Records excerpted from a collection

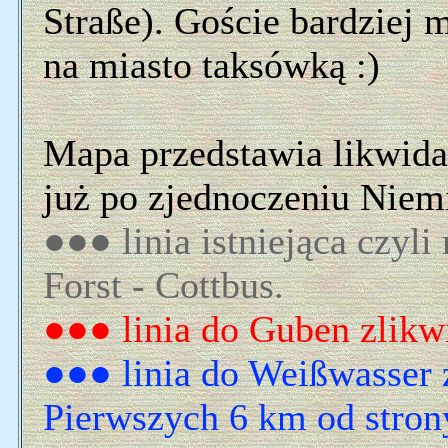
Straße). Goście bardziej 
na miasto taksówką :)
Mapa przedstawia likwida
już po zjednoczeniu Niem
●●● linia istniejąca czyli
Forst - Cottbus.
●●● linia do Guben zlik
●●● linia do Weißwasser 
Pierwszych 6 km od strony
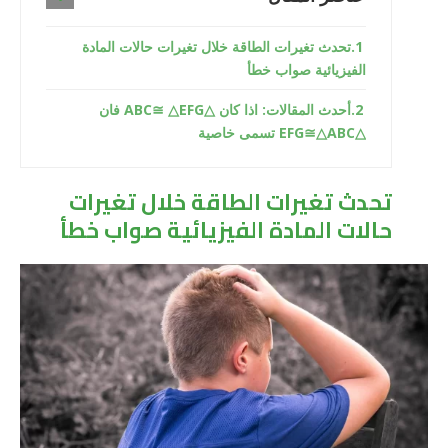
تحدث تغيرات الطاقة خلال تغيرات حالات المادة
الفيزيائية صواب خطأ
أحدث المقالات: اذا كان △ABC≅ △EFG فان
△EFG≅△ABC تسمى خاصية
تحدث تغيرات الطاقة خلال تغيرات
حالات المادة الفيزيائية صواب خطأ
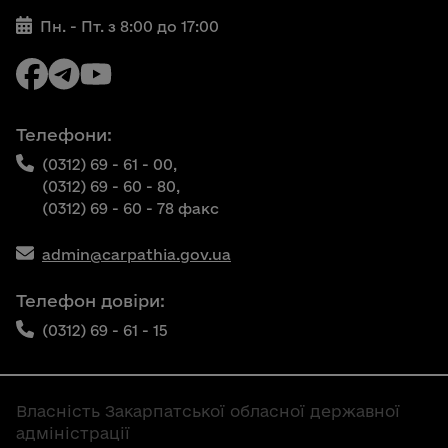
Пн. - Пт. з 8:00 до 17:00
Телефони:
(0312) 69 - 61 - 00,
(0312) 69 - 60 - 80,
(0312) 69 - 60 - 78 факс
admin@carpathia.gov.ua
Телефон довіри:
(0312) 69 - 61 - 15
Власність Закарпатської обласної державної
адміністрації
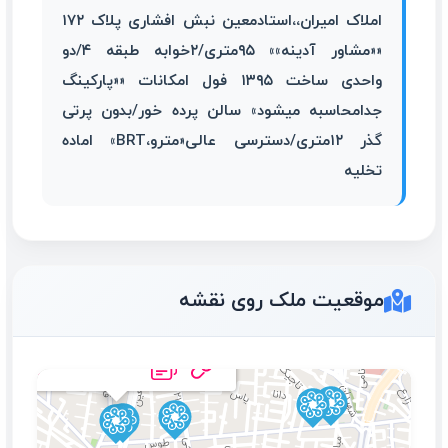
املاک امیران،،استادمعین نبش افشاری پلاک ۱۷۲
««مشاور آدینه»» ۹۵متری/۲خوابه طبقه ۴/دو
واحدی ساخت ۱۳۹۵ فول امکانات ««پارکینگ
جدامحاسبه میشود» سالن پرده خور/بدون پرتی
گذر ۱۲متری/دسترسی عالی«مترو،BRT» اماده
تخلیه
موقعیت ملک روی نقشه
۹۵متری_دوخواب_فول
امکانات_طوس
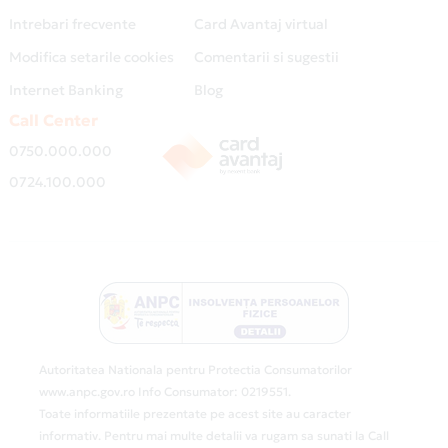
Intrebari frecvente
Card Avantaj virtual
Modifica setarile cookies
Comentarii si sugestii
Internet Banking
Blog
Call Center
0750.000.000
0724.100.000
Autoritatea Nationala pentru Protectia Consumatorilor
www.anpc.gov.ro Info Consumator: 0219551.
Toate informatiile prezentate pe acest site au caracter
informativ. Pentru mai multe detalii va rugam sa sunati la Call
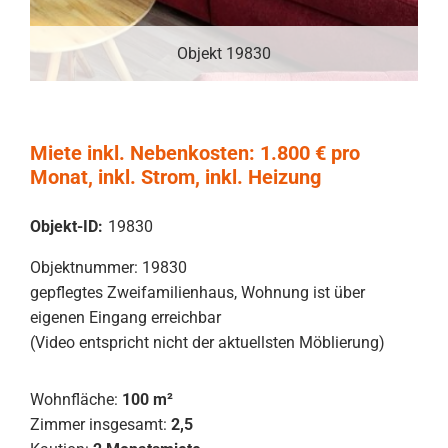
Objekt 19830
Miete inkl. Nebenkosten: 1.800 € pro
Monat, inkl. Strom, inkl. Heizung
Objekt-ID:
19830
Objektnummer: 19830
gepflegtes Zweifamilienhaus, Wohnung ist über
eigenen Eingang erreichbar
(Video entspricht nicht der aktuellsten Möblierung)
Wohnfläche:
100 m²
Zimmer insgesamt:
2,5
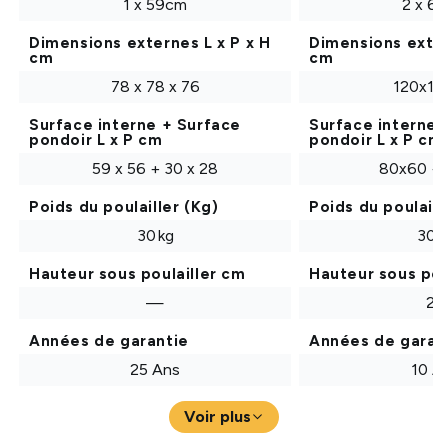
1 x 59cm
2 x 6
Dimensions externes L x P x H
Dimensions exter
cm
cm
78 x 78 x 76
120x11
Surface interne + Surface
Surface interne 
pondoir L x P cm
pondoir L x P cm
59 x 56 + 30 x 28
80x60 + 
Poids du poulailler (Kg)
Poids du poulaill
30 kg
30 k
Hauteur sous poulailler cm
Hauteur sous pou
—
27
Années de garantie
Années de garan
25 Ans
10 A
Voir plus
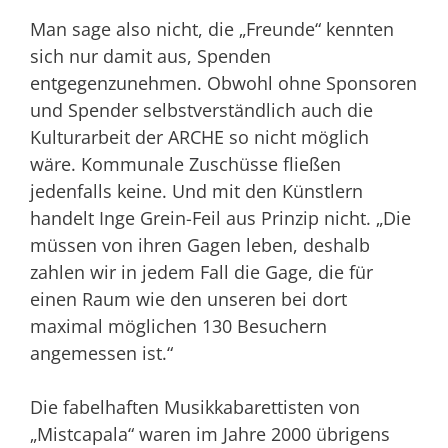
Man sage also nicht, die „Freunde“ kennten
sich nur damit aus, Spenden
entgegenzunehmen. Obwohl ohne Sponsoren
und Spender selbstverständlich auch die
Kulturarbeit der ARCHE so nicht möglich
wäre. Kommunale Zuschüsse fließen
jedenfalls keine. Und mit den Künstlern
handelt Inge Grein-Feil aus Prinzip nicht. „Die
müssen von ihren Gagen leben, deshalb
zahlen wir in jedem Fall die Gage, die für
einen Raum wie den unseren bei dort
maximal möglichen 130 Besuchern
angemessen ist.“
Die fabelhaften Musikkabarettisten von
„Mistcapala“ waren im Jahre 2000 übrigens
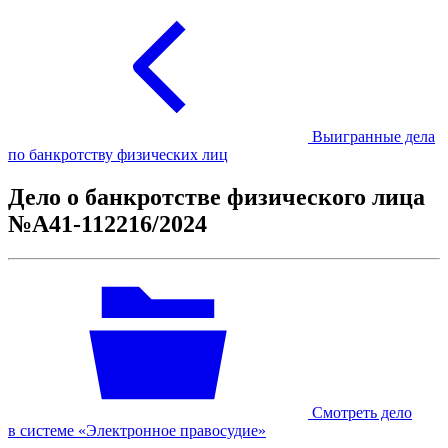
Выигранные дела
по банкротству физических лиц
Дело о банкротстве физического лица
№А41-112216/2024
Смотреть дело
в системе «Электронное правосудие»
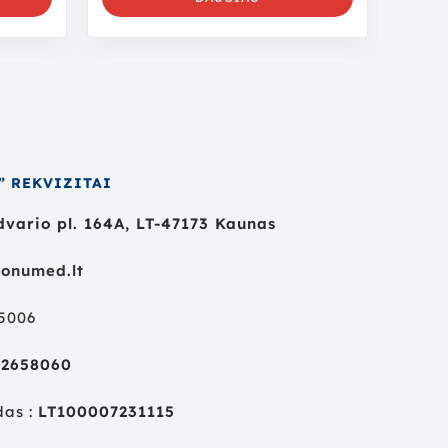
” REKVIZITAI
vario pl. 164A, LT-47173 Kaunas
onumed.lt
55006
02658060
das :
LT100007231115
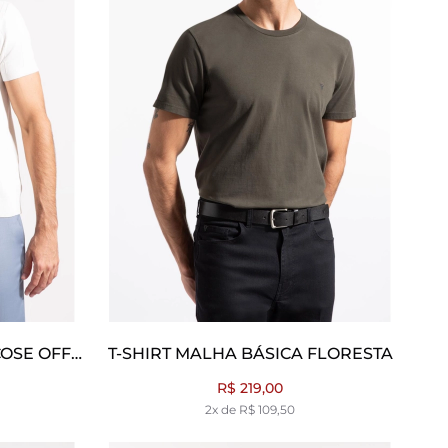
COSE OFF
T-SHIRT MALHA BÁSICA FLORESTA
R$ 219,00
2x de R$ 109,50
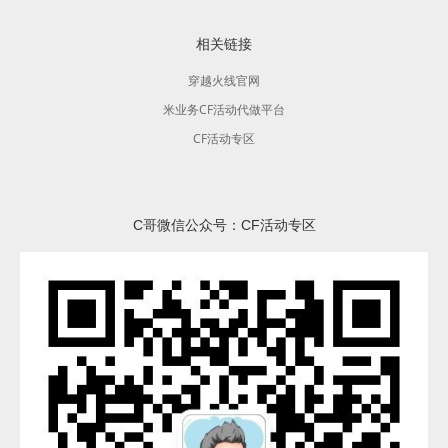
相关链接
穿越火线官网
米业务CF活动代做平台
CF活动专区
C哥微信公众号：CF活动专区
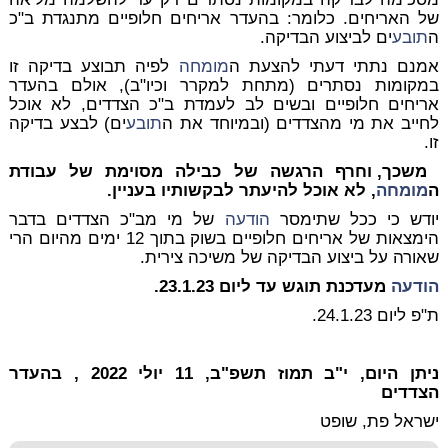
של האריחים. כלומר: בהעדר אריחים חלופיים מתנגדת ב"כ
ה
תובע
ים לביצוע הבדיקה.
אמנם נתתי דעתי להצעת ה
מומחה
לפיה תבוצע בדיקה זו
במקומות נסתרים (מתחת למקרר וכיו"ב), אולם בהעדר
אריחים חלופיים ובשים לב לעמדת ב"כ הצדדים, לא אוכל
לחייב את מי מהצדדים (ובמיוחד את ה
תובע
ים) לבצע בדיקה
זו.
משכך, וחרף הרגשה של כבילה מסוימת של עבודת
ה
מומחה
, לא אוכל להיעתר לבקשותיו בעניין.
יודש כי ככל שתימסר
הודעה
של מי מב"כ הצדדים בדבר
הימצאות של אריחים חלופיים בשוק בתוך 12 ימים מהיום הרי
שאורה על ביצוע הבדיקה של משיכה צירית.
הודעה
מעדכנת תוגש עד ליום 23.1.23.
ת"פ ליום 24.1.23.
ניתן היום, י"ב תמוז תשפ"ב, 11 יולי 2022 , בהעדר
הצדדים
ישראל פת, שופט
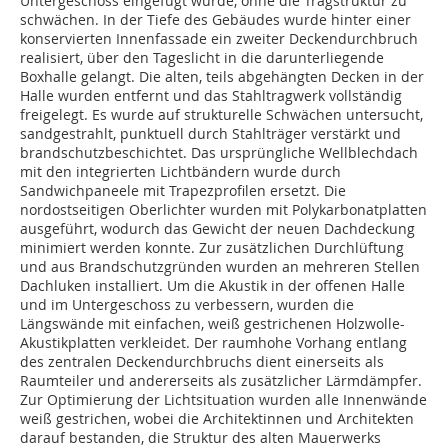
Untergeschoss eingefügt wurde, ohne die Tragstruktur zu
schwächen. In der Tiefe des Gebäudes wurde hinter einer
konservierten Innenfassade ein zweiter Deckendurchbruch
realisiert, über den Tageslicht in die darunterliegende
Boxhalle gelangt. Die alten, teils abgehängten Decken in der
Halle wurden entfernt und das Stahltragwerk vollständig
freigelegt. Es wurde auf strukturelle Schwächen untersucht,
sandgestrahlt, punktuell durch Stahlträger verstärkt und
brandschutzbeschichtet. Das ursprüngliche Wellblechdach
mit den integrierten Lichtbändern wurde durch
Sandwichpaneele mit Trapezprofilen ersetzt. Die
nordostseitigen Oberlichter wurden mit Polykarbonatplatten
ausgeführt, wodurch das Gewicht der neuen Dachdeckung
minimiert werden konnte. Zur zusätzlichen Durchlüftung
und aus Brandschutzgründen wurden an mehreren Stellen
Dachluken installiert. Um die Akustik in der offenen Halle
und im Untergeschoss zu verbessern, wurden die
Längswände mit einfachen, weiß gestrichenen Holzwolle-
Akustikplatten verkleidet. Der raumhohe Vorhang entlang
des zentralen Deckendurchbruchs dient einerseits als
Raumteiler und andererseits als zusätzlicher Lärmdämpfer.
Zur Optimierung der Lichtsituation wurden alle Innenwände
weiß gestrichen, wobei die Architektinnen und Architekten
darauf bestanden, die Struktur des alten Mauerwerks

WHAT YOU NEED TO DO:
Print, word for word, the lines above that run from the line containing "ים לביצוע הבדיקה." to the line containing "schwächen. In der", both included. Keep the pictures out.

TASK ANSWER:
ים לביצוע הבדיקה.
אמנם נתתי דעתי להצעת ה
מומחה
לפיה תבוצע בדיקה זו
במקומות נסתרים (מתחת למקרר וכיו"ב), אולם בהעדר
אריחים חלופיים ובשים לב לעמדת ב"כ הצדדים, לא אוכל
לחייב את מי מהצדדים (ובמיוחד את ה
תובע
ים) לבצע בדיקה
זו.
משכך, וחרף הרגשה של כבילה מסוימת של עבודת
ה
מומחה
, לא אוכל להיעתר לבקשותיו בעניין.
יודש כי ככל שתימסר
הודעה
של מי מב"כ הצדדים בדבר
הימצאות של אריחים חלופיים בשוק בתוך 12 ימים מהיום הרי
שאורה על ביצוע הבדיקה של משיכה צירית.
הודעה
מעדכנת תוגש עד ליום 23.1.23.
ת"פ ליום 24.1.23.
ניתן היום, י"ב תמוז תשפ"ב, 11 יולי 2022 , בהעדר
הצדדים
ישראל פת, שופט
Untergeschoss eingefügt wurde, ohne die Tragstruktur zu
schwächen. In der Tiefe des Gebäudes wurde hinter einer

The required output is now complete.